Печалуясь в цидулках к мужу на постоянную почти с ним разлуку, Катерина, как мы видели, выражала эту печаль в форме шутки, среди разных прибауток и балагурства: дело в том, что по характеру своему она не была способна всецело отдаться одному человеку, тосковать, терзаться, серьезно ревновать его; притом и набегавшая тоска рассеивалась интимным другом Виллимом Монсом — Монсом с его фамилией.
Но неужели не нашлось ни одного голоса, который бы в ту пору не шепнул суровому и ревнивому монарху, что-де один из камер-юнкеров его супруги необыкновенною властью, своим вмешательством в важнейшие дела по разным судебным и правительственным учреждениям дает пищу неблагоприятным толкам, бросает тень на его «сердешнинькаго друга»?
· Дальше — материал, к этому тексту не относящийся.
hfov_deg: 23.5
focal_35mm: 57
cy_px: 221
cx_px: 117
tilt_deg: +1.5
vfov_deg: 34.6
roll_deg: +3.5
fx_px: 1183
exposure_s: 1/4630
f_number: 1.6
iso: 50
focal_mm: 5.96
Такой голос, казалось, всего скорее должен был раздаться со стороны «птенцов» государя; но «птенцы» не только молчали, но ползали пред фаворитом: они нуждались в нем, нуждались для ходатайства пред «премилосердной государыней», короче — им было невыгодно открывать глаза «старику-батюшке». Довольно сказать, что князь Меншиков, этот сильнейший из «птенцов» Петра, держался в это время только заступничеством Катерины, то есть — Монса. И это он понимал, лучше сказать — об этом он радел беспрестанно.
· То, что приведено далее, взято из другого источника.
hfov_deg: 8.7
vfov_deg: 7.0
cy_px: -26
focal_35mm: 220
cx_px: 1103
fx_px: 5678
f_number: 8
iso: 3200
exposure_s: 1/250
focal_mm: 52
Меншиков в 1722–1723 годах был обвиняем в разных злоупотреблениях, в превышении своей власти, в захвате частной и казенной собственности и т. п. преступлениях, которые так были велики, что их бы не искупили все прежние заслуги «Алексашки» пред грозным монархом. Он уже в немилости, о его неправдах производят следствие, ему грозит не только опала — нет, даже казнь, — и он спешит за помощью к Монсу и его сестре. Скупой, гордый и тщеславный, князь не стыдился делать им подарки: так, например, он подарил Монсу лошадь с полным убором — подарки, правда, не ценные, но достаточно громоздкие для того, чтоб судить о его трусости. В 1723 году племянник Монса, Петр Балк, женился на Полевой; свадьба была играна в Москве и притом в чертогах Меншикова. Князь сам предложил их к услугам Монса и, мало того, забывая обычную свою скупость, на свой счет угощал многочисленных гостей своих «патронов». Труд и издержки не пропали.